The researchers' support for multi-biomarker approaches mirrors what Zhang and colleagues concluded in their analysis from the Orient-11 study in NSCLC: that their findings support the value of composite biomarker analysis.
Next steps, further research
Absent prospective MHC analyses in large-scale randomized immunotherapy trials, Dal Col and Shklovskaya both felt the best thing for researchers to do in the meantime is to continue publishing studies validating the biomarker approach to the extent they can.
"The simplest thing that we can do in the near future is to perform retrospectives studies and in silico studies based on transcriptomic or proteomic data and try to obtain information regarding HLA class I and II expression's [correlation] with immunotherapy response," Dal Col said.
For their part, Shklovskaya and her team are currently taking their observations from the retrospective analysis of melanoma patients to animal model studies. Within their published research — particularly Shklovskaya's recent International Journal of Molecular Sciences review — these researchers also began to lay out potential therapeutic strategies for overcoming MHC-I deficiency and restoring response to checkpoint inhibitor monotherapy. These strategies, including combination therapies with targeted agents, would need further validation and represent an area ripe for further research to improve patients' outcomes on immunotherapy.
Whatever the next steps may be toward encouraging the incorporation of these biomarkers into larger scale clinical trials, there is a current consensus that the field needs to refine its approach to selecting patients for checkpoint inhibitor immunotherapy. These treatments, while lifesaving for many patients, still bring heightened risks and minimal benefit to a significant population of patients. This is especially true of checkpoint inhibitor combinations, which have high adverse event risks and can be financially taxing.

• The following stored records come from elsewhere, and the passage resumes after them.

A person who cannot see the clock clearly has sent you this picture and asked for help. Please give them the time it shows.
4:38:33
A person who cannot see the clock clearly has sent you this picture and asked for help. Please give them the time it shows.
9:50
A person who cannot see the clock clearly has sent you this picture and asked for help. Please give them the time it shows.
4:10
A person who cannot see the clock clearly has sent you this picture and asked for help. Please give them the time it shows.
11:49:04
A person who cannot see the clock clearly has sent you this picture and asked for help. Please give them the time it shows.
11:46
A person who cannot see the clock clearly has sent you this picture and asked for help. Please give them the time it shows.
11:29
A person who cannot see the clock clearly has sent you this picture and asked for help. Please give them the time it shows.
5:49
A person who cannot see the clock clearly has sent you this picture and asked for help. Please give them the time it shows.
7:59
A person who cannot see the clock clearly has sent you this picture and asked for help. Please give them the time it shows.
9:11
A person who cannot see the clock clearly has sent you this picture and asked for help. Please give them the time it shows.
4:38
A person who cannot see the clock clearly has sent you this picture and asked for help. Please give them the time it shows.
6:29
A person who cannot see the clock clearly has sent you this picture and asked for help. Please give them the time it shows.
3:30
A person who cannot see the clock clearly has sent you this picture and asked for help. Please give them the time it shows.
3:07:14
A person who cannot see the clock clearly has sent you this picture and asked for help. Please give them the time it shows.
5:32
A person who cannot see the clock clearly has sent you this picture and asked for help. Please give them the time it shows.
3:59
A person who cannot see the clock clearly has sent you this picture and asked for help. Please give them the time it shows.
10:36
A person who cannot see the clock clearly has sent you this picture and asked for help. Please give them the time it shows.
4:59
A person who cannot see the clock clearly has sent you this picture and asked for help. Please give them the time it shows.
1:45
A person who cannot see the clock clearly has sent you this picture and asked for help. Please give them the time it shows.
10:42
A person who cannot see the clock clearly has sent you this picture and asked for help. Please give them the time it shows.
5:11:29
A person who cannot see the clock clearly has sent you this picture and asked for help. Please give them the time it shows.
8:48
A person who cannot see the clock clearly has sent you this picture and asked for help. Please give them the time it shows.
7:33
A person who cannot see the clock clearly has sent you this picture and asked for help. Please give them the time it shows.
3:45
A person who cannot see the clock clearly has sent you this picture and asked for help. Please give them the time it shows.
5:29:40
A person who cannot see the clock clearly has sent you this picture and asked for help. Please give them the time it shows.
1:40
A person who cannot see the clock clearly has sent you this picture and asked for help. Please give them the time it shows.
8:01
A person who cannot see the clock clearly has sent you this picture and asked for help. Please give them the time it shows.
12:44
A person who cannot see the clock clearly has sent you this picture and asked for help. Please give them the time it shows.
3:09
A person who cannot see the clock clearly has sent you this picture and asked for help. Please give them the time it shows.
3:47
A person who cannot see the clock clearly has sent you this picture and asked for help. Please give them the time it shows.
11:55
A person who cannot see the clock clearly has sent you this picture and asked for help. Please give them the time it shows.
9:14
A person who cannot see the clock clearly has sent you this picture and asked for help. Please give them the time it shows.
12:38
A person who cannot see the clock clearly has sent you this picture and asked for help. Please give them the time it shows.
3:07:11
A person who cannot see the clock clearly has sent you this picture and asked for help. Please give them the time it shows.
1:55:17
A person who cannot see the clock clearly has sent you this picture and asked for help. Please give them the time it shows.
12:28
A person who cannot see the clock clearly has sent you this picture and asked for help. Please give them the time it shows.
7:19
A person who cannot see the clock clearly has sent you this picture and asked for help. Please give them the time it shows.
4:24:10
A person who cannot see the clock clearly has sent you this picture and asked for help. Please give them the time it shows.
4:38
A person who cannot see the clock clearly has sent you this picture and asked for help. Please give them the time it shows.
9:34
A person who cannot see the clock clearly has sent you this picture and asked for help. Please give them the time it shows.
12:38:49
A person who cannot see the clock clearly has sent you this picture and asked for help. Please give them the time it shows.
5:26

"To have an informed clinical decision is better than what we currently do in clinical trials, which is often randomizing patients into receiving whatever combination therapy is being offered, particularly as a second or third line of treatment," Shklovskaya said. "We have to see that the combination immunotherapy is much more toxic than monotherapy with a higher number of patients experiencing adverse events. [We should] make a decision early on as to whether a patient should receive monotherapy versus combination immunotherapy."